Work instructions:
Transcribe, word for word, the full passage below about how Tara Cannistraci met Michael Todd Mondrone at El Barrio, leaving out the saved data entries that follow it.

Excerpt provided:
......

Tara Cannistraci was finishing dinner with a friend at El Barrio in Scarsdale, N.Y., in early May 2017, when Michael Todd Mondrone, a part owner of the Mexican restaurant, sent over some sorbet as a way to introduce himself. “She thanked me on her way out,” Mr. Mondrone said. “I asked her to stay.”
Ms. Cannistraci wasn’t interested. She told him she had to work, and when he asked for her phone number, she instead handed him her business card with an email address. “I didn’t want him to have my number,” she said.
Twenty minutes after leaving the restaurant, Ms. Cannistraci received an email from Mr. Mondrone. He wrote that he was pleased to meet her and her friend and also informed her that one of them had left a pair of sunglasses behind. Then, he asked her to join him for a drink. “I’m coming back for the glasses,” she responded, “and a pinot noir.”
This time she stayed and talked with him at the restaurant bar for a couple of hours.
Mr. Mondrone enjoyed their witty back-and-forth banter. He was persistent in asking Ms. Cannistraci on a date. She remained uninterested, however, assuming he was merely playing the field. “She joked, ‘I’ll sleep with you, but I’m not going out with you’,” Mr. Mondrone said. Finally, she agreed to see him again.

......

(Saved data entries)
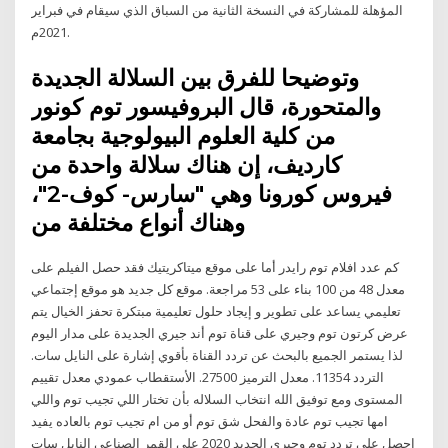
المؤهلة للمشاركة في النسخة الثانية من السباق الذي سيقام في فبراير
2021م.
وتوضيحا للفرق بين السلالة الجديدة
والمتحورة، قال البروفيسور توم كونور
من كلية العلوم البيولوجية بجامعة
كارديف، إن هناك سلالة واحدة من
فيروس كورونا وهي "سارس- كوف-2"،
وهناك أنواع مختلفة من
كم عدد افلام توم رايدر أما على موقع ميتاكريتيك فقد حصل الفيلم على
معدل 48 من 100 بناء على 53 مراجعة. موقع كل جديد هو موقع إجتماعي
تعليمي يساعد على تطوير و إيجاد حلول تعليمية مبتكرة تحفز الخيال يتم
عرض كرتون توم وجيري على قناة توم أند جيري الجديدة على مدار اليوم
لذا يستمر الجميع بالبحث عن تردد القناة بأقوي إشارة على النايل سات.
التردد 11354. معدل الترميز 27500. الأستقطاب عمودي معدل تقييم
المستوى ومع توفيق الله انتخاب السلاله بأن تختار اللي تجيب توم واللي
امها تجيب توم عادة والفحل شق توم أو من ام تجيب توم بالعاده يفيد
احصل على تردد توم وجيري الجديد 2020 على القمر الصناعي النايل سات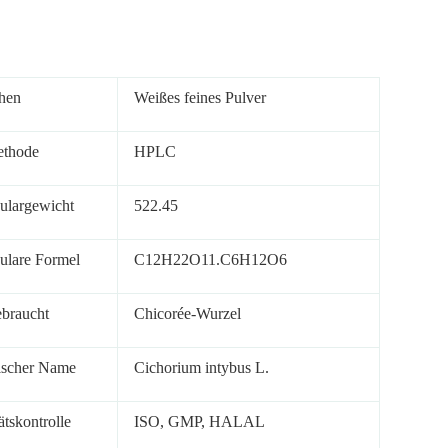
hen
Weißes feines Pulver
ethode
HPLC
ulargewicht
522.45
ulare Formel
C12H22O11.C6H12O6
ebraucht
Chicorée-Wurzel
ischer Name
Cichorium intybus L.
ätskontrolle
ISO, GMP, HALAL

......

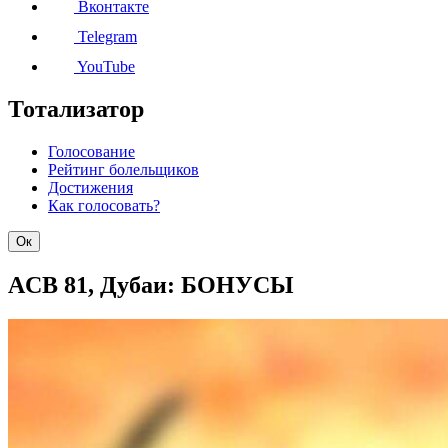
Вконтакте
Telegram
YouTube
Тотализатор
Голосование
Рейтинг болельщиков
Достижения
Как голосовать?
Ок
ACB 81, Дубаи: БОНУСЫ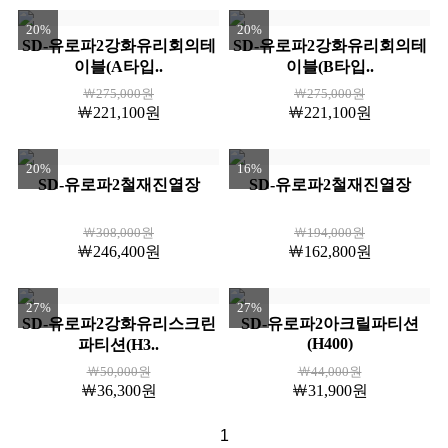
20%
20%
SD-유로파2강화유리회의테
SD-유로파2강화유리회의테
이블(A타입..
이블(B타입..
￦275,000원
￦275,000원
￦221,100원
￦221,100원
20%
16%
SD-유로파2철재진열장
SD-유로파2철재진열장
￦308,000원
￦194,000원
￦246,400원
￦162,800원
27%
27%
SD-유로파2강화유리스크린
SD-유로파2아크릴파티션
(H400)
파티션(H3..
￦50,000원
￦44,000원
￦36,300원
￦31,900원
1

......

Result for this task:
Tara Cannistraci was finishing dinner with a friend at El Barrio in Scarsdale, N.Y., in early May 2017, when Michael Todd Mondrone, a part owner of the Mexican restaurant, sent over some sorbet as a way to introduce himself. “She thanked me on her way out,” Mr. Mondrone said. “I asked her to stay.”
Ms. Cannistraci wasn’t interested. She told him she had to work, and when he asked for her phone number, she instead handed him her business card with an email address. “I didn’t want him to have my number,” she said.
Twenty minutes after leaving the restaurant, Ms. Cannistraci received an email from Mr. Mondrone. He wrote that he was pleased to meet her and her friend and also informed her that one of them had left a pair of sunglasses behind. Then, he asked her to join him for a drink. “I’m coming back for the glasses,” she responded, “and a pinot noir.”
This time she stayed and talked with him at the restaurant bar for a couple of hours.
Mr. Mondrone enjoyed their witty back-and-forth banter. He was persistent in asking Ms. Cannistraci on a date. She remained uninterested, however, assuming he was merely playing the field. “She joked, ‘I’ll sleep with you, but I’m not going out with you’,” Mr. Mondrone said. Finally, she agreed to see him again.